Reading utilization off your states

Once availability is broken into states, your utilization picture comes almost for free. The ready pool is the number you are not earning on — iron that is clean, fueled, and sitting. A persistently large ready pool means you bought too much of something or you are losing rentals you could win. A persistently empty ready pool with units stuck in-shop means your bottleneck is the shop, not the fleet. Watch the in-shop count over time: if telehandlers spend more days waiting on parts than out on jobs, the fix is parts stocking, not another purchase. Availability states turn a vague sense of "we're busy" into a real read on where your money is parked.

Key takeaways

  • Availability has four real states — on-rent, reserved, in-shop, and ready — and treating reserved units as available is the root of most double-bookings.

  • A spreadsheet fails in a busy yard because only one person holds the truth at a time, and a blank cell cannot say why a unit is down or when it returns.

  • A shared board updates for everyone the moment dispatch loads a unit or the shop closes a repair, so the counter and the yard always give the same answer.

  • Tie every state change to a real event — signed ticket, closed work order, completed inspection — so the board matches the gravel instead of the plan.

  • Your availability states double as a utilization read: a fat ready pool means idle iron, and units stuck in-shop point at a shop bottleneck rather than a fleet shortage.

Related pages

These pages cover the EquipFlow modules, equipment types, and verticals that intersect with the topic above.

Frequently asked questions

When the board and the actual yard disagree, which one do I trust?

Trust the gravel, then fix the board the same shift. A mismatch is a symptom, not a rounding error, so walk it back to the action that did not get recorded — a unit loaded without a ticket, a repair closed in the tech's head. Whoever finds the gap corrects the entry and tells the person who missed it, because silent fixes let the same hole reopen. If you are reconciling by hand every morning, that is your sign updating is not yet wired into the work.

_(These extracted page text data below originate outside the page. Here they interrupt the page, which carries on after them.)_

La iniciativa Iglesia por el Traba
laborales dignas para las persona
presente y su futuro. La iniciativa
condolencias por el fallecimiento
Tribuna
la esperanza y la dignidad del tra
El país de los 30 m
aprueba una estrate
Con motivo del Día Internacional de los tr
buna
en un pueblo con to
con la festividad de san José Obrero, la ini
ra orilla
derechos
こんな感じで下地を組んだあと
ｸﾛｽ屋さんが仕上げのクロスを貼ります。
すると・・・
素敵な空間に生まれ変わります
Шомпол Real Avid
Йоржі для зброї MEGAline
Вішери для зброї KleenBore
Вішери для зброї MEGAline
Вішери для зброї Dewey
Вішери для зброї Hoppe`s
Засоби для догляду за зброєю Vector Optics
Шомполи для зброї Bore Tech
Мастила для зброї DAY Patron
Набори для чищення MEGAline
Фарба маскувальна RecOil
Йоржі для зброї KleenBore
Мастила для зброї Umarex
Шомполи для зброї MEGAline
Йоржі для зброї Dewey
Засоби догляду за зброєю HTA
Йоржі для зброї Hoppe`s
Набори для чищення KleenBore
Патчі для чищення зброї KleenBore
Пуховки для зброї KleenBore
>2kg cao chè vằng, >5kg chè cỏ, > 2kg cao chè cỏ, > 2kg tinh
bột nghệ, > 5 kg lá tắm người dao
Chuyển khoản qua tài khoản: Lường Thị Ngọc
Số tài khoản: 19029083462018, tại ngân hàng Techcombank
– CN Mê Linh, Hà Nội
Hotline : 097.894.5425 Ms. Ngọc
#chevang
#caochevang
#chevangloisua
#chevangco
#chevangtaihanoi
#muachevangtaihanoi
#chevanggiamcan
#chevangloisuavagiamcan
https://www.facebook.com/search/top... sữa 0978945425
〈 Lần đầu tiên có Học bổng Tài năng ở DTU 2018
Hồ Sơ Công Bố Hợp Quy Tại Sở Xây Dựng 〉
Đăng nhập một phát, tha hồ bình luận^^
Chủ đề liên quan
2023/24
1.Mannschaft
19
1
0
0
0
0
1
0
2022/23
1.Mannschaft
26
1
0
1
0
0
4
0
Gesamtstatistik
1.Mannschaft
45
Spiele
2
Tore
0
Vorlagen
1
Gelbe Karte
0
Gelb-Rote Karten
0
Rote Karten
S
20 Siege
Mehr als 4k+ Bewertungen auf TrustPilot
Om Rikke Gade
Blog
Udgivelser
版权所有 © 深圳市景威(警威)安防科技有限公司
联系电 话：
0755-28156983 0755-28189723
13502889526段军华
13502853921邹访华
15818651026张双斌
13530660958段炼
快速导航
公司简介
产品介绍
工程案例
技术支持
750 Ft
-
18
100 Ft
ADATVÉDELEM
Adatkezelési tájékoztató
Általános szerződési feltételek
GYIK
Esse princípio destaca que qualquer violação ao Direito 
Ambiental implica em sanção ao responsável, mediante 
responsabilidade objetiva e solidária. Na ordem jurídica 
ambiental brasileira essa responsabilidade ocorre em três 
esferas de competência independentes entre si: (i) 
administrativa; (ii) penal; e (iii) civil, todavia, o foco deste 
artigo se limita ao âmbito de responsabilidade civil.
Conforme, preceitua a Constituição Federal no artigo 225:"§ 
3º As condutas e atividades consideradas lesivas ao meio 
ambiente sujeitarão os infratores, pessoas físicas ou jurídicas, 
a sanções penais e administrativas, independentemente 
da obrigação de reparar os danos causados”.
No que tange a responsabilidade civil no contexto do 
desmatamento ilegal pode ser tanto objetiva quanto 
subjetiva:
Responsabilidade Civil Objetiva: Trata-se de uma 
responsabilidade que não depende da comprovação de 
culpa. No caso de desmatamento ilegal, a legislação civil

What is the threshold where a fat ready pool in one class actually justifies buying another unit?

Look at one equipment class at a time, not the yard as a whole. The line to watch is whether that class is hitting empty during your busy stretch and you are turning paying jobs away — that pressure justifies iron. A class that almost never empties does not, no matter how busy the yard feels overall. Track turn-aways by class alongside the ready pool, because a class can be both heavily rented and oversupplied if you bought ahead of real demand.

Who on the crew owns keeping availability current when everyone is slammed?

Nobody owns it as a separate job, and that is the point. The moment a person becomes the designated updater, the board waits on them and drifts the instant they step away. Ownership belongs to whoever takes the action — the counter writes the ticket, the yard loads the unit, the tech closes the work. Each motion records itself. If the board only stays current when one specific person is on shift, you have rebuilt the spreadsheet with extra steps.

A unit runs but has a small defect — does it go ready or in-shop?

Decide on safety and disclosure, not convenience. If the defect is cosmetic and does not affect operation, it can go ready, but the flaw rides on the unit's record so the counter can disclose it and the customer is not surprised. If it touches safety, capacity, or could strand a contractor on a job, it stays in-shop until fixed. The board should let you mark a unit rentable-with-a-note so you are not forced to choose between hiding a flaw and parking earning iron.

A customer wants a unit that is on-rent and pushes when I quote the return date — what do I tell them?

Quote the next free date off the board and treat it as a soft date, not a promise, because a return can slip if the current job runs long or the unit comes back needing shop time. Offer a substitute class if you have one ready, and take their number so you can call the moment it checks in and passes inspection. Never bump a paying renter to chase a louder one — the reservation you already made is the promise that keeps the yard's word good.